### What the exercise asks
Starting at the top line, return each entry word for word.

Dataset records:
——————

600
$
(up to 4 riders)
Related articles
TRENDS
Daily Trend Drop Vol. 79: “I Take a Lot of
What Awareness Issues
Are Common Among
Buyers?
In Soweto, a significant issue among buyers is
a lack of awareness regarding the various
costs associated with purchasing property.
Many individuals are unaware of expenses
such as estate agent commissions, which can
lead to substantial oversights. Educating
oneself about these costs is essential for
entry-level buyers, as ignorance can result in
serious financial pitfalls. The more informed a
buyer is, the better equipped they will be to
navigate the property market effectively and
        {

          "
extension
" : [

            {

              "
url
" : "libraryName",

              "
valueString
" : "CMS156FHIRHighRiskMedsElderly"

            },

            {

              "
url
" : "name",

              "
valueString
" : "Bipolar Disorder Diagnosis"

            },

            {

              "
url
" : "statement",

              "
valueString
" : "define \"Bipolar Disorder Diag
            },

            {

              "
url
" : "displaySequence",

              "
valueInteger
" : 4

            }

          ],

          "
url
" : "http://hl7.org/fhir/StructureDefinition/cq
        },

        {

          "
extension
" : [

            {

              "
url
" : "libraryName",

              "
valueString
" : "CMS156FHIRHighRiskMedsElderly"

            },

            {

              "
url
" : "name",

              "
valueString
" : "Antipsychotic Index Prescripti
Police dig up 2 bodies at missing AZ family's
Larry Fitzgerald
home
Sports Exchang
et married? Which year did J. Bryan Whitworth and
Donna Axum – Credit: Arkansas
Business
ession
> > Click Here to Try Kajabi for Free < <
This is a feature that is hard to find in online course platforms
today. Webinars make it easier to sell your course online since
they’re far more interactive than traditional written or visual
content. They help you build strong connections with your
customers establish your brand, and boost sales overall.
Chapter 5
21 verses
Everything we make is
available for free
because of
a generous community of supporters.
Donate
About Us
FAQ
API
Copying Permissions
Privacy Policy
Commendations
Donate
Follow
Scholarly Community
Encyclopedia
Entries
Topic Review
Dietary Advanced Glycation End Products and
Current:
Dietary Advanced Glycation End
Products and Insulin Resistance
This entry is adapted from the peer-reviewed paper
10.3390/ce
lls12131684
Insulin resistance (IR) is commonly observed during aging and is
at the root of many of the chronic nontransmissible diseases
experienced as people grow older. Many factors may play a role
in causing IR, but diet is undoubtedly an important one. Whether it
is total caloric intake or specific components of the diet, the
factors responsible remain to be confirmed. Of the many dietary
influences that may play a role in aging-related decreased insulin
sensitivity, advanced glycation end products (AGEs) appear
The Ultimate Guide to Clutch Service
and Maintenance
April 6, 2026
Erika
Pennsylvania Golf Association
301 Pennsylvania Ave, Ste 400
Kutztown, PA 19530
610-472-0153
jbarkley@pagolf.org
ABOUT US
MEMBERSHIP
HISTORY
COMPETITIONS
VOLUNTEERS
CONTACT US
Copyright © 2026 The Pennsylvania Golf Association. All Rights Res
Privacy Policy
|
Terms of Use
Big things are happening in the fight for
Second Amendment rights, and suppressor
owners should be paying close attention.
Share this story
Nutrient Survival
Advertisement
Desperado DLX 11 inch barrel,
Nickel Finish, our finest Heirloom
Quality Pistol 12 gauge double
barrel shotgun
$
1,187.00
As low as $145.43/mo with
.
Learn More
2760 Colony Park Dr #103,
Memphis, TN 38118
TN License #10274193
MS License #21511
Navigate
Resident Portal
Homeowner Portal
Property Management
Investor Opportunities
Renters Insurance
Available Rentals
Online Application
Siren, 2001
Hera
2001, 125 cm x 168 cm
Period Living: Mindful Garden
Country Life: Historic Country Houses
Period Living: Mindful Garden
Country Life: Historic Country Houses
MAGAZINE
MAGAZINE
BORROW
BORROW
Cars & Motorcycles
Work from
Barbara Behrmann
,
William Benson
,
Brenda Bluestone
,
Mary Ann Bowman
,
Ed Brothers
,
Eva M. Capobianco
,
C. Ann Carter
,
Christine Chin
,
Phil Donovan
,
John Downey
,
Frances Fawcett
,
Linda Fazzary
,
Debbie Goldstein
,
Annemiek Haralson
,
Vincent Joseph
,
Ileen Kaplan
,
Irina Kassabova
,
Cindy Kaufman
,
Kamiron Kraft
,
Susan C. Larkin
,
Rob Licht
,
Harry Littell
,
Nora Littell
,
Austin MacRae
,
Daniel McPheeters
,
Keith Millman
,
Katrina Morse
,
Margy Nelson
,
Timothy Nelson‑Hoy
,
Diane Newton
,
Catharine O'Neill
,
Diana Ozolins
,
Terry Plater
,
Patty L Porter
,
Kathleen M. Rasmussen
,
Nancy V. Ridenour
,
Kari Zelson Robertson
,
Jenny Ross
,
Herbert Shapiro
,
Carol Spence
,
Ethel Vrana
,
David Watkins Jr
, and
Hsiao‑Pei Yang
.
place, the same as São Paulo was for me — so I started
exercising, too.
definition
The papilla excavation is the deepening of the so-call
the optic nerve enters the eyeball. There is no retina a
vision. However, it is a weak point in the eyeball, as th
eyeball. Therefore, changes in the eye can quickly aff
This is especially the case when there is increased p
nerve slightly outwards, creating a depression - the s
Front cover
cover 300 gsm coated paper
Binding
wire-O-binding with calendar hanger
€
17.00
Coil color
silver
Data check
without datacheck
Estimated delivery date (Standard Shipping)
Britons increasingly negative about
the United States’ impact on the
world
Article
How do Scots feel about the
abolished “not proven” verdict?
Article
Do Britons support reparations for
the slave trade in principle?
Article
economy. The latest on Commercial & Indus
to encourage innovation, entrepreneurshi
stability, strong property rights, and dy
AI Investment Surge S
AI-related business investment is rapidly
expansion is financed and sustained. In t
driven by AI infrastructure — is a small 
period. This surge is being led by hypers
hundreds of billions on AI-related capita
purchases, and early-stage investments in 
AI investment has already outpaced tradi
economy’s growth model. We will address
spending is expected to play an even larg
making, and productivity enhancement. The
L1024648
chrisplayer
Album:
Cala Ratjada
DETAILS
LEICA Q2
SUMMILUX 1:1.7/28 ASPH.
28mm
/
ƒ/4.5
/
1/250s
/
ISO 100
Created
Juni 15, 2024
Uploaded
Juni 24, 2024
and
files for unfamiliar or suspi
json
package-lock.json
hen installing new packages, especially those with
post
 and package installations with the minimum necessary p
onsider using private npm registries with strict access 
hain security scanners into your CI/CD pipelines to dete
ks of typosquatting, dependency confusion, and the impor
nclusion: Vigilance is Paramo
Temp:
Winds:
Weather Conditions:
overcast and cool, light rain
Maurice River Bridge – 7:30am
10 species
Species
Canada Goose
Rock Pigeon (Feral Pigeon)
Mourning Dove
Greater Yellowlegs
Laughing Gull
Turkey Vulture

——————

### Task answer
600
$
(up to 4 riders)
Related articles
TRENDS
Daily Trend Drop Vol. 79: “I Take a Lot of
What Awareness Issues
Are Common Among
Buyers?
In Soweto, a significant issue among buyers is
a lack of awareness regarding the various
costs associated with purchasing property.
Many individuals are unaware of expenses
such as estate agent commissions, which can
lead to substantial oversights. Educating
oneself about these costs is essential for
entry-level buyers, as ignorance can result in
serious financial pitfalls. The more informed a
buyer is, the better equipped they will be to
navigate the property market effectively and
        {

          "
extension
" : [

            {

              "
url
" : "libraryName",

              "
valueString
" : "CMS156FHIRHighRiskMedsElderly"

            },

            {

              "
url
" : "name",

              "
valueString
" : "Bipolar Disorder Diagnosis"

            },

            {

              "
url
" : "statement",

              "
valueString
" : "define \"Bipolar Disorder Diag
            },

            {

              "
url
" : "displaySequence",

              "
valueInteger
" : 4

            }

          ],

          "
url
" : "http://hl7.org/fhir/StructureDefinition/cq
        },

        {

          "
extension
" : [

            {

              "
url
" : "libraryName",

              "
valueString
" : "CMS156FHIRHighRiskMedsElderly"

            },

            {

              "
url
" : "name",

              "
valueString
" : "Antipsychotic Index Prescripti
Police dig up 2 bodies at missing AZ family's
Larry Fitzgerald
home
Sports Exchang
et married? Which year did J. Bryan Whitworth and
Donna Axum – Credit: Arkansas
Business
ession
> > Click Here to Try Kajabi for Free < <
This is a feature that is hard to find in online course platforms
today. Webinars make it easier to sell your course online since
they’re far more interactive than traditional written or visual
content. They help you build strong connections with your
customers establish your brand, and boost sales overall.
Chapter 5
21 verses
Everything we make is
available for free
because of
a generous community of supporters.
Donate
About Us
FAQ
API
Copying Permissions
Privacy Policy
Commendations
Donate
Follow
Scholarly Community
Encyclopedia
Entries
Topic Review
Dietary Advanced Glycation End Products and
Current:
Dietary Advanced Glycation End
Products and Insulin Resistance
This entry is adapted from the peer-reviewed paper
10.3390/ce
lls12131684
Insulin resistance (IR) is commonly observed during aging and is
at the root of many of the chronic nontransmissible diseases
experienced as people grow older. Many factors may play a role
in causing IR, but diet is undoubtedly an important one. Whether it
is total caloric intake or specific components of the diet, the
factors responsible remain to be confirmed. Of the many dietary
influences that may play a role in aging-related decreased insulin
sensitivity, advanced glycation end products (AGEs) appear
The Ultimate Guide to Clutch Service
and Maintenance
April 6, 2026
Erika
Pennsylvania Golf Association
301 Pennsylvania Ave, Ste 400
Kutztown, PA 19530
610-472-0153
jbarkley@pagolf.org
ABOUT US
MEMBERSHIP
HISTORY
COMPETITIONS
VOLUNTEERS
CONTACT US
Copyright © 2026 The Pennsylvania Golf Association. All Rights Res
Privacy Policy
|
Terms of Use
Big things are happening in the fight for
Second Amendment rights, and suppressor
owners should be paying close attention.
Share this story
Nutrient Survival
Advertisement
Desperado DLX 11 inch barrel,
Nickel Finish, our finest Heirloom
Quality Pistol 12 gauge double
barrel shotgun
$
1,187.00
As low as $145.43/mo with
.
Learn More
2760 Colony Park Dr #103,
Memphis, TN 38118
TN License #10274193
MS License #21511
Navigate
Resident Portal
Homeowner Portal
Property Management
Investor Opportunities
Renters Insurance
Available Rentals
Online Application
Siren, 2001
Hera
2001, 125 cm x 168 cm
Period Living: Mindful Garden
Country Life: Historic Country Houses
Period Living: Mindful Garden
Country Life: Historic Country Houses
MAGAZINE
MAGAZINE
BORROW
BORROW
Cars & Motorcycles
Work from
Barbara Behrmann
,
William Benson
,
Brenda Bluestone
,
Mary Ann Bowman
,
Ed Brothers
,
Eva M. Capobianco
,
C. Ann Carter
,
Christine Chin
,
Phil Donovan
,
John Downey
,
Frances Fawcett
,
Linda Fazzary
,
Debbie Goldstein
,
Annemiek Haralson
,
Vincent Joseph
,
Ileen Kaplan
,
Irina Kassabova
,
Cindy Kaufman
,
Kamiron Kraft
,
Susan C. Larkin
,
Rob Licht
,
Harry Littell
,
Nora Littell
,
Austin MacRae
,
Daniel McPheeters
,
Keith Millman
,
Katrina Morse
,
Margy Nelson
,
Timothy Nelson‑Hoy
,
Diane Newton
,
Catharine O'Neill
,
Diana Ozolins
,
Terry Plater
,
Patty L Porter
,
Kathleen M. Rasmussen
,
Nancy V. Ridenour
,
Kari Zelson Robertson
,
Jenny Ross
,
Herbert Shapiro
,
Carol Spence
,
Ethel Vrana
,
David Watkins Jr
, and
Hsiao‑Pei Yang
.
place, the same as São Paulo was for me — so I started
exercising, too.
definition
The papilla excavation is the deepening of the so-call
the optic nerve enters the eyeball. There is no retina a
vision. However, it is a weak point in the eyeball, as th
eyeball. Therefore, changes in the eye can quickly aff
This is especially the case when there is increased p
nerve slightly outwards, creating a depression - the s
Front cover
cover 300 gsm coated paper
Binding
wire-O-binding with calendar hanger
€
17.00
Coil color
silver
Data check
without datacheck
Estimated delivery date (Standard Shipping)
Britons increasingly negative about
the United States’ impact on the
world
Article
How do Scots feel about the
abolished “not proven” verdict?
Article
Do Britons support reparations for
the slave trade in principle?
Article
economy. The latest on Commercial & Indus
to encourage innovation, entrepreneurshi
stability, strong property rights, and dy
AI Investment Surge S
AI-related business investment is rapidly
expansion is financed and sustained. In t
driven by AI infrastructure — is a small 
period. This surge is being led by hypers
hundreds of billions on AI-related capita
purchases, and early-stage investments in 
AI investment has already outpaced tradi
economy’s growth model. We will address
spending is expected to play an even larg
making, and productivity enhancement. The
L1024648
chrisplayer
Album:
Cala Ratjada
DETAILS
LEICA Q2
SUMMILUX 1:1.7/28 ASPH.
28mm
/
ƒ/4.5
/
1/250s
/
ISO 100
Created
Juni 15, 2024
Uploaded
Juni 24, 2024
and
files for unfamiliar or suspi
json
package-lock.json
hen installing new packages, especially those with
post
 and package installations with the minimum necessary p
onsider using private npm registries with strict access 
hain security scanners into your CI/CD pipelines to dete
ks of typosquatting, dependency confusion, and the impor
nclusion: Vigilance is Paramo
Temp:
Winds:
Weather Conditions:
overcast and cool, light rain
Maurice River Bridge – 7:30am
10 species
Species
Canada Goose
Rock Pigeon (Feral Pigeon)
Mourning Dove
Greater Yellowlegs
Laughing Gull
Turkey Vulture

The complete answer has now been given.